Praktik pendampingan hukum gratis atau pro bono merupakan salah satu kewajiban yang harus dipenuhi para advokat. Melalui kegiatan ini advokat dapat memberi sumbangsih atas kompetensinya kepada masyarakat tidak mampu yang terlibat perkara hukum. Tingginya biaya peradilan merupakan salah satu alasan praktik pro bono ini perlu terus dilakukan para advokat.
Menteri Hukum dan Hak Asasi Manusia, Yasonna H Laoly, mendorong agar para advokat semakin sering terlibat dalam kegiatan pro bono. Dia menjelaskan keterbatasan anggaran pemerintah dalam bantuan hukum kepada masyarakat maka kegiatan pro bono ini sangat dibutuhkan.

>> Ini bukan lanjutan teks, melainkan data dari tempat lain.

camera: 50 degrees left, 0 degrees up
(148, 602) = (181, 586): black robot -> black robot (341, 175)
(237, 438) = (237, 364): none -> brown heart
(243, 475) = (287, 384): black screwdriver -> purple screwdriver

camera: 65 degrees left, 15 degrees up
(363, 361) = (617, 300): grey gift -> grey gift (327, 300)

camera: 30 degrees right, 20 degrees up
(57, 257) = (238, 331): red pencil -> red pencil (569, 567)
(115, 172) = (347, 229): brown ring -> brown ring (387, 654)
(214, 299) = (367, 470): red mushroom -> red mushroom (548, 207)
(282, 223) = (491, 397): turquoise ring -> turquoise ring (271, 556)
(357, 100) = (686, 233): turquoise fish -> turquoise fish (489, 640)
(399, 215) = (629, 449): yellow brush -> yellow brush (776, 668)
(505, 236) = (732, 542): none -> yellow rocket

“Keterbatasan anggaran negara yang berdampak bagi terbatasnya jangkauan akses keadilan merupakan salah satu tantangan yang harus segera disikapi. Akses keadilan kepada masyarakat tidak mampu merupakan salah satu prinsip dasar dari rechtstaat atau rule of law,” kata Yasonna dalam acara penghargaan “Hukumonline Awards 2018: Indonesia Pro Bono Champions”, di Graha Pengayoman, Kemenkumham, Kamis (20/12).

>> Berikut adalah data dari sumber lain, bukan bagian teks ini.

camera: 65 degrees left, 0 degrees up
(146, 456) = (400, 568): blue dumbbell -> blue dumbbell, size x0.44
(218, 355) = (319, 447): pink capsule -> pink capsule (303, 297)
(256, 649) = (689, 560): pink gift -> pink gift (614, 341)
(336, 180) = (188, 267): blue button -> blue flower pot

“Dalam ketiadaan akses keadilan, masyarakat tidak bisa menyuarakan pendapat, mendapatkan hak-haknya, menentang diskriminasi, atau melindungi hak-hak dasarnya,” kata Yasonna.

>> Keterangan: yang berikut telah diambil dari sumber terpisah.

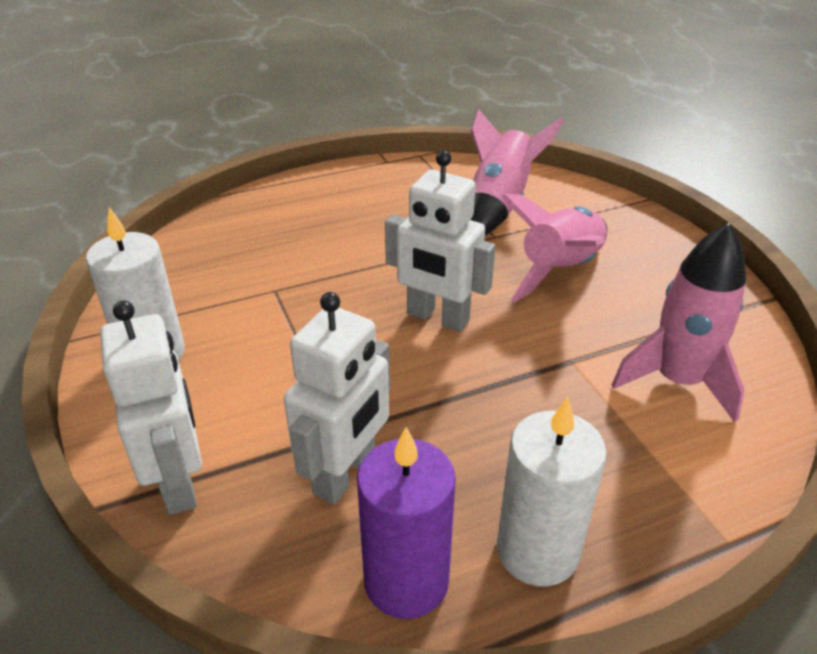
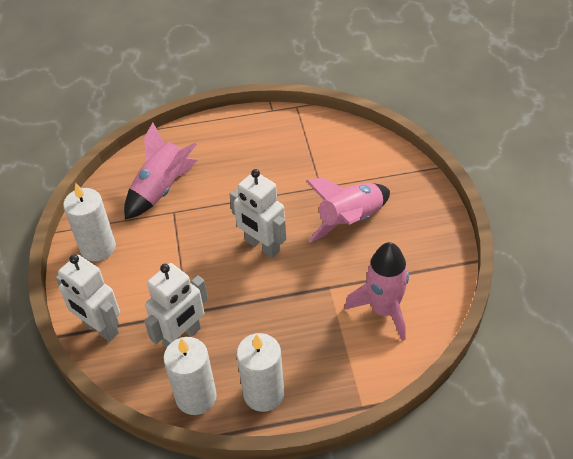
camera: 15 degrees right, 10 degrees up
(179, 482) = (100, 328): white robot -> white robot turned 135 degrees clockwise
(406, 581) = (196, 397): purple candle -> white candle
(499, 205) = (333, 160): pink rocket -> pink rocket (162, 189)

Sejak tahun 2013, Program Bantuan Hukum telah menjangkau semakin banyak penerima bantuan hukum. Pada tahun 2016, jumlah penerima hampir 40.000 orang, sedangkan tahun 2017 naik menjadi hampir 50.000 orang. Pada tahun 2018 ini, jumlah penerima bantuan hukum mencapai 92.000 orang.
“Tentu ini masih sangat jauh dari kebutuhan akan akses keadilan bagi masyarakat miskin,” jelas Yasonna.
(Baca Juga: Hukumonline Pro Bono Awards 2018, Ini Para Pemenangnya)
Lebih lanjut, Yasonna menjelaskan apabila pro bono ini tidak dilakukan maka ketidakadilan dan kesenjangan hukum akan semakin buruk. Sebab, menurut Yasonna, masyarakat miskin dan rentan membutuhkan perlindungan hak-hak yang selama ini sulit dijangkau akses hukum.